May 08, 2010

Health Minister rules out law to control population growth

The government will not use legislation to control the country's swelling population.

According to Union health minister Ghulam Nabi Azad, "We are not in favour of controlling population growth through any kind of legislation, but by way of generating awareness and persuading people to have a small family size for betterment of the health of the mother and child."

He said, "Population is a major concern. India is the world's second most populous country. Urgent steps need to be taken to stabilise the population for sustainable development."

According to Azad, India is following the demographic transition pattern of developing countries, from the initial levels of "high birth rate-high death rate" to the intermediate transition stage of "high birth rate-low death rate" which manifests in high rates of population growth, before attaining "low birth rate-low death rate".

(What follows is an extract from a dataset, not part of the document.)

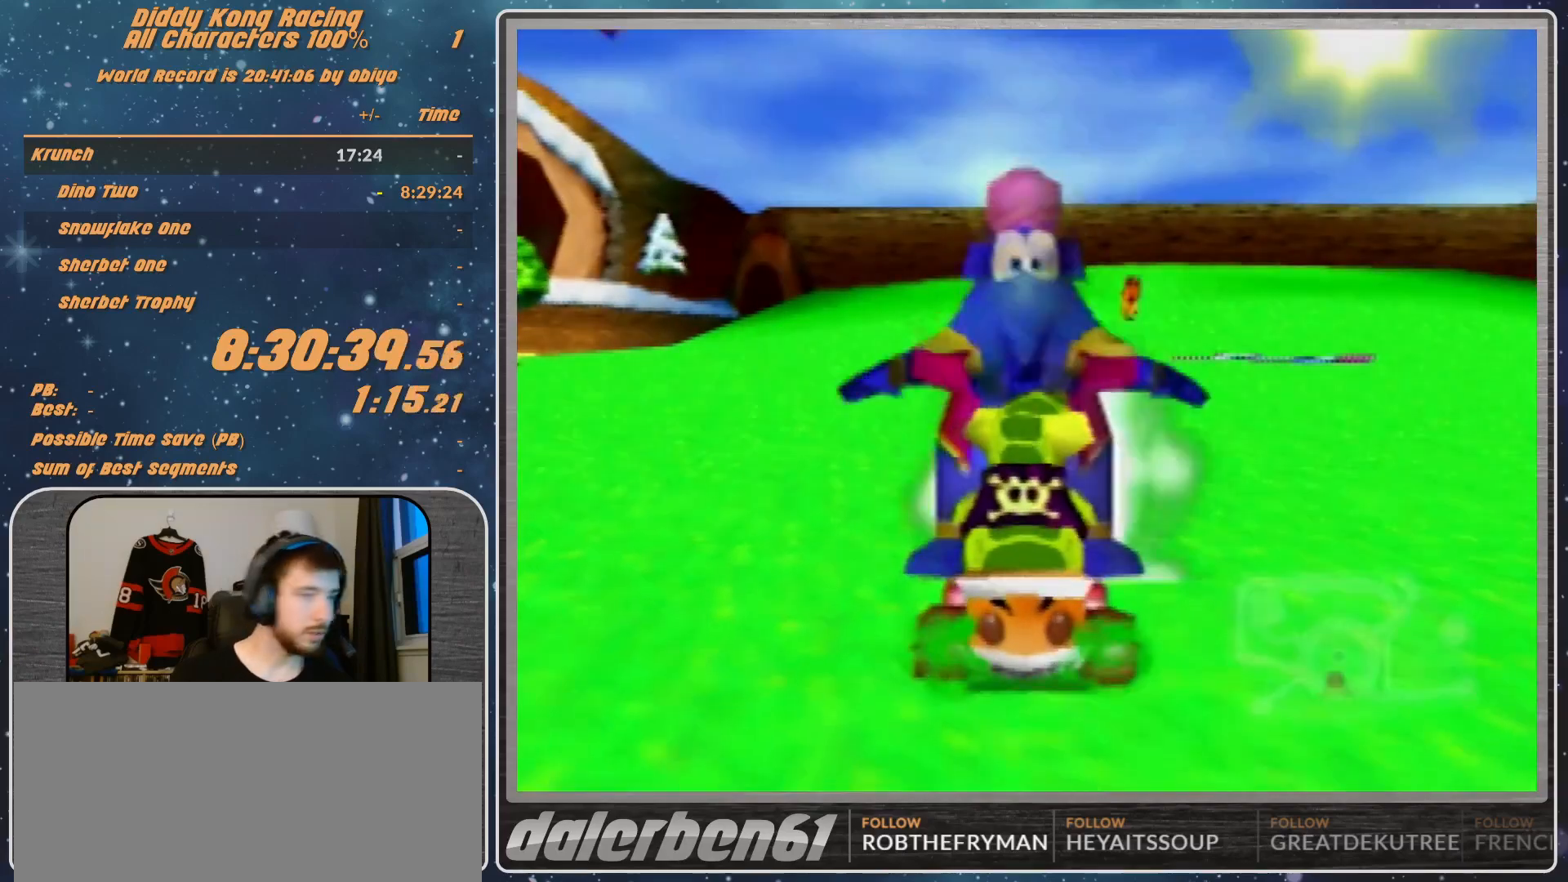
{"buttons": ["A"], "left_stick": "center", "events": []}
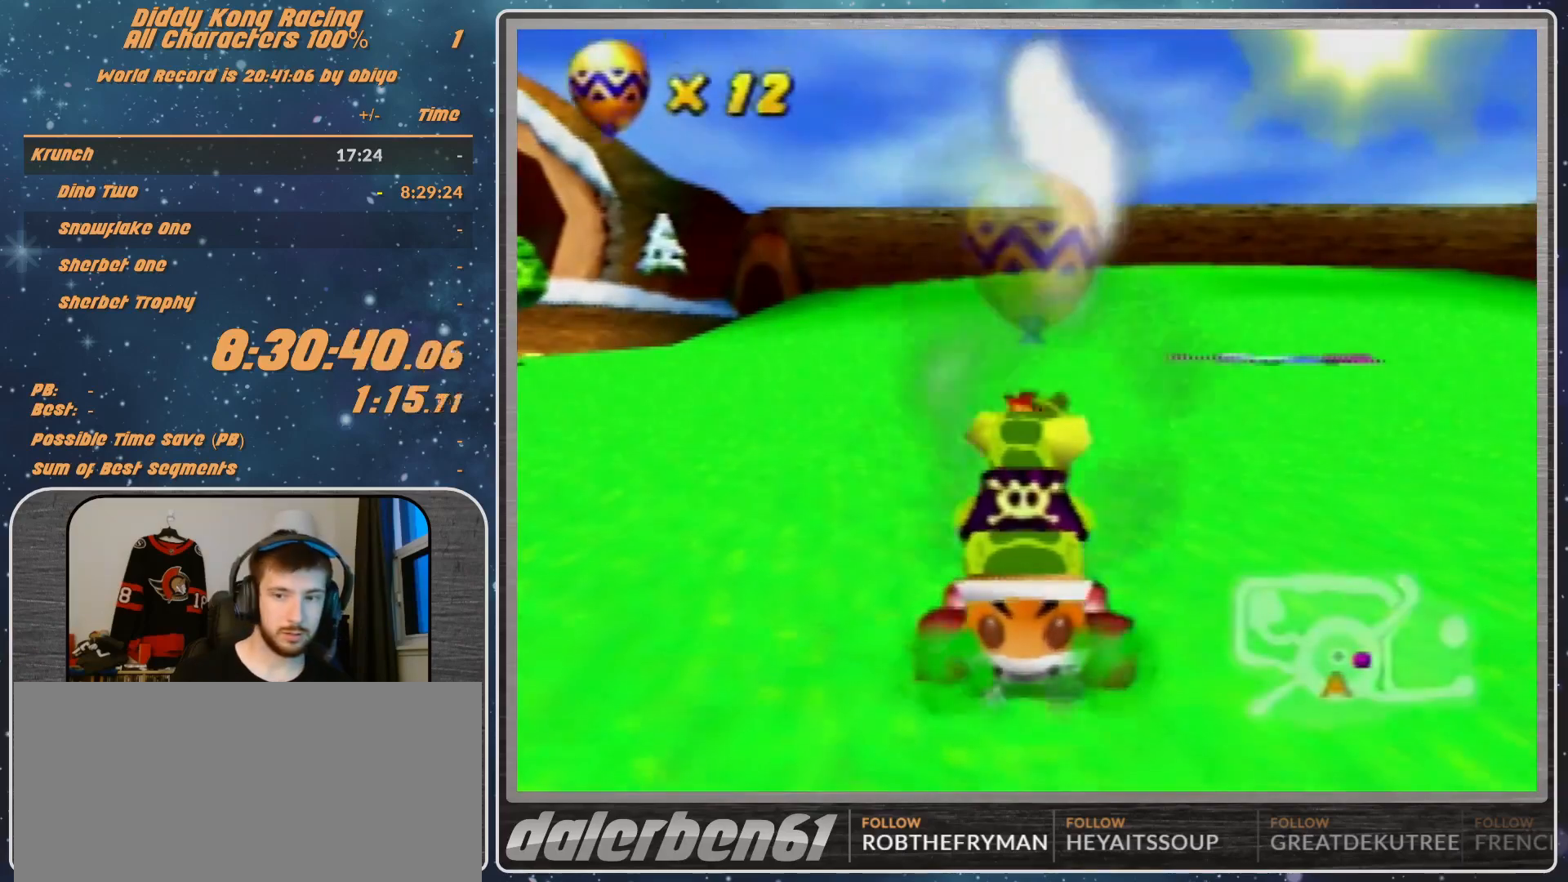
{"buttons": ["A"], "left_stick": "right", "events": [[400, "left_stick", "right"]]}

More than 50% of the population is in the reproductive age of 15-49 years, which imparts momentum to the population growth.

"We have to bear in mind the carrying capacity of the land mass and resources available at our disposal. With a land area of 2.6% of total earth land, India has 17% of the world's population. The natural resources are limited and need to be used judiciously and equitably. Population stabilization should be brought back into focus," Azad said.

The population of India in 2001 was 1.02 billion and is projected to be 1.19 billion in 2011. It is estimated that in 20 years, India's population will exceed that of China.

According to the minister, various efforts are being made to bring down the rates of maternal mortality rate and infant mortality rate in the country, most significant of which has been the Janani Suraksha Yojana. Azad said the fertility and mortality rates are declining throughout the country though the magnitude of decline varies considerably across states. The total fertility rate has declined to 2.6 in 2008.

He added, "We have an objective of achieving replacement level fertility, that is, TFR of 2.1 by 2012. While 14 states have achieved this, some states are way behind and need to gear up their machinery to contain the population growth. Improving literacy levels, empowerment of women, increasing age at marriage and delaying first birth, also contribute to lowering the fertility rate."